The Ultrasensitive SQUID-Based Sensing Applications for Biomedical Imaging and Diagnostics

Dr. Audrius  Brazdeikis

by: Dr. Audrius Brazdeikis

Date: Friday February 15, 2008

Time: 12:00 pm – 1:00 pm

Location: Houston Science Center – Building 593 — Room 102

Overview

Superconducting QUantum Interference Device (SQUID) is the most sensitive and stable detector of magnetic flux available.

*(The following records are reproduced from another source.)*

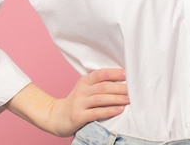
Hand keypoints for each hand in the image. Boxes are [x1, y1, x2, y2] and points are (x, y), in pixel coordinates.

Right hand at [8, 68, 128, 136]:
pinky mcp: (79, 116)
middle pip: (103, 86)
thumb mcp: (85, 89)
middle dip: (120, 87)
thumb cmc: (77, 102)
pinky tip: (119, 110)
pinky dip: (109, 111)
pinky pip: (97, 112)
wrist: (56, 117)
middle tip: (133, 89)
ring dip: (117, 98)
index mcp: (84, 81)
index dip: (114, 73)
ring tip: (129, 99)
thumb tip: (121, 80)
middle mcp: (82, 90)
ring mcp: (79, 103)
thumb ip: (98, 84)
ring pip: (101, 99)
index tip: (127, 73)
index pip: (101, 74)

The SQUID sensing provides the unmatched sensitivity and temporal resolution used for detection of the electromagnetic field perturbation associated with the neuronal currents in the brain, fetal cardiac activity, and the nuclear spin magnetization in ultra-low field NMR/MRI. In this presentation, I will summarize the current status of SQUID biomedical applications relevant to their present scientific and technological challenges, focusing on those applications that convey fundamental technological breakthroughs in corresponding biomedical fields. I will then describe our activities in the area of fetal cardiac monitoring, vulnerable plaque detection, cancer diagnostics and ultra-low field MR imaging. I will also present new research highlights from our recent clinical study in London aimed at developing a new ultrasensitive magnetic probe for detecting the spread of breast cancer.